Hilary gave him a few instructions on what kind of shots to pick up on the Little Missy set. Basically, it was a pose-the-star-with-the-product session, and it was an important one, because the pix had to be turned in to the trade paper by the following morning. He went over it with her point by point, then started out the door, but Hilary was struck by a thought, and she stopped him.

“Doesn’t it impress you as odd that Goetz’s salesman is nowhere around?” she asked.

“Now that you mention it,” Wallis said slowly, “it’s
very
surprising.”

“I understand that this Harry Whelan used to work for Trim-Tram.”

“That’s right. I hired him myself.”

“Do you remember where he used to live?”

“No,” Wallis shook his head. “But I first got in touch with him through the Maggert-Axel Agency. They’re over in the Graybar Building.”

“You’re sure?” Hilary asked, the first trace of a smile I’d seen in quite a while flitting briefly across her face.

Wallis assured her that his memory was accurate. She thanked him, cautioned him not to say anything about Goetz until he’d reported to Scott after the photo session. Then she dismissed him.

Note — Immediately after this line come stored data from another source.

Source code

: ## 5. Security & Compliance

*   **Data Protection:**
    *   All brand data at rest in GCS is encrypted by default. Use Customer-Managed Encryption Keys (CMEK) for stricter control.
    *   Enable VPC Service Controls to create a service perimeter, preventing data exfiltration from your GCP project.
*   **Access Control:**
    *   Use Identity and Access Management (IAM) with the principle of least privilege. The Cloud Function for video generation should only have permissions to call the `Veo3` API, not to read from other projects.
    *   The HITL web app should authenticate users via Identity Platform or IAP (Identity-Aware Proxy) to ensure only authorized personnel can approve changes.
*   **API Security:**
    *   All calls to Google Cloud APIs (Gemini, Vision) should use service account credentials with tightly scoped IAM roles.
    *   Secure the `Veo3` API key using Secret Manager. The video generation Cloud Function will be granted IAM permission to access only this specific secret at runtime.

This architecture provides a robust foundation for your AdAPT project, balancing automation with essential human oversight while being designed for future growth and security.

Locking the door, Hilary immediately motioned for me to get on the phone and check out his alibi. It took some doing to get hold of Bernie Parrish, but at last I tracked him down at a competitor’s showroom.

“Well?” Hilary asked, after I’d hung up.

“He’s clear,” I replied. “He met Parrish directly after the Trim-Tram meeting broke up. And the dinner party lasted practically till morning.”

“Witnesses?”

“Wallis was in view all the time. And one of the guests is a priest,” I said.

Looking exasperated, Hilary just shook her head.

20

T
HE DAY BEGAN BRIGHT
and sunny, but by midafternoon, wintry clouds were scudding across the face of the sun, and Manhattan’s marrowless bones stood exposed to the dust swept by the wind down dry streets. Shivering a little, I turned up the collar of my topcoat.

It was just after three. Hilary wouldn’t spare me any time to talk; she wanted me to question the Saxon girl and try to track down Whelan as soon as I could.

I had a choice of assignments, but, from Chelsea, it’s reasonably easy to drive across the East River into Brooklyn Heights. I parked down the block from the Saxons’ apartment, which was in one of the older buildings overlooking the river promenade.